1986 – 89: Associate Professor of English, and Head of Performing Arts Programme, Centre for Igbo Studies, Imo, but now Abia State University, Nigeria. 1988 – 89: Head, Performing Arts Unit, Imo State University, Okigwe, Nigeria. 1987 – 88: Vice President, Association of Nigerian Authors (ANA), Nigeria. 1988 – 89: Acting President, Association of Nigerian Authors (ANA).
1989 – 1990: Martin Luther King, Jr. Caesar Chavez, Rosa Parks Distinguished Writer and Associate Professor of Africana Studies, College of Lifelong Learning/Humanities, Wayne State University, Detroit, Michigan. 1990 – 1993: Associate Professor of English & Multicultural Literary Studies, Montclair State University, Montclair, New Jersey.
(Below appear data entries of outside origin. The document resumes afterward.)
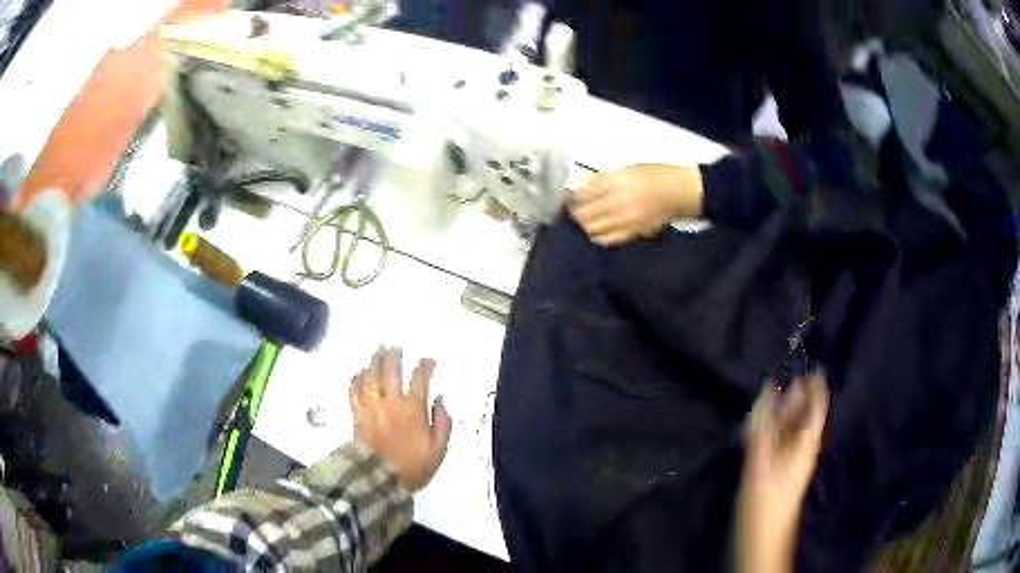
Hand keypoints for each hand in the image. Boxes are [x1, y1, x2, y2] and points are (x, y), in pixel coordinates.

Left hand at [349, 348, 452, 490]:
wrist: (380, 479)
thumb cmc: (413, 466)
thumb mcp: (439, 449)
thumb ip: (443, 422)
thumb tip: (441, 399)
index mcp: (413, 409)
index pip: (420, 379)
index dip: (425, 366)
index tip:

1992 – 1993: Associate Professor of English and Africana Studies (vg.), Vassar College, Poughkeepsie, New York. 1994 – 2009: Appointed Distinguished Professor of Cultural Diversity and Professor of English, University of Wisconsin, Eau Claire. With such a tall resume, 2010 to date: she was named Chair Appointment: University Professor of Global Letters, University of Wisconsin, Eau Claire, Wisconsin, USA where she still teaches.
She has also won several international awards, including: the prestigious Fonlon-Nichols award (2009), the Phyllis Wheatley/Nwapa award for outstanding Black writers (2008), the Martin Luther King, Jr./Caesar Chavez Distinguished Writers Award (1989/90), the Distinguished Authors’ Award (1988), and the Association of Nigerian Authors Drama Prize which she has won several times with plays like The Desert Encroaches (1985), Tell It To Women (1995), Shakara: Dance-Hall Queen (2001), Then She Said it (2003), among numerous honours and international productions of her drama.
She was four times winner of the Association of Nigerian Authors (ANA) Drama Prize for the following plays, Then She Said it (2003), Shakara Dance-Hall Queen (2001), Tell It To Women (1995), and The Desert Encroaches (1985), Dr. Onwueme has also been honoured with these prestigious international awards: the 1988 Distinguished Author’s Award for her overall contribution to African literature, the 1989/90 Martin Luther King, Jr. Distinguished Writer’s Award, and in both 2000 and 2001, she was awarded major grants from the Ford Foundation for her creative writing and drama production, Who Can Silence the Drums? Delta Women Speak!
Onwueme was married with five children — Kenolisa Onwueme, Ebele Onwueme, Kunume Onwueme, Bundo Onwueme, and Malije Onwueme. But in 1998, she re-married again, to Obika Gray, a Jamaican political scientist.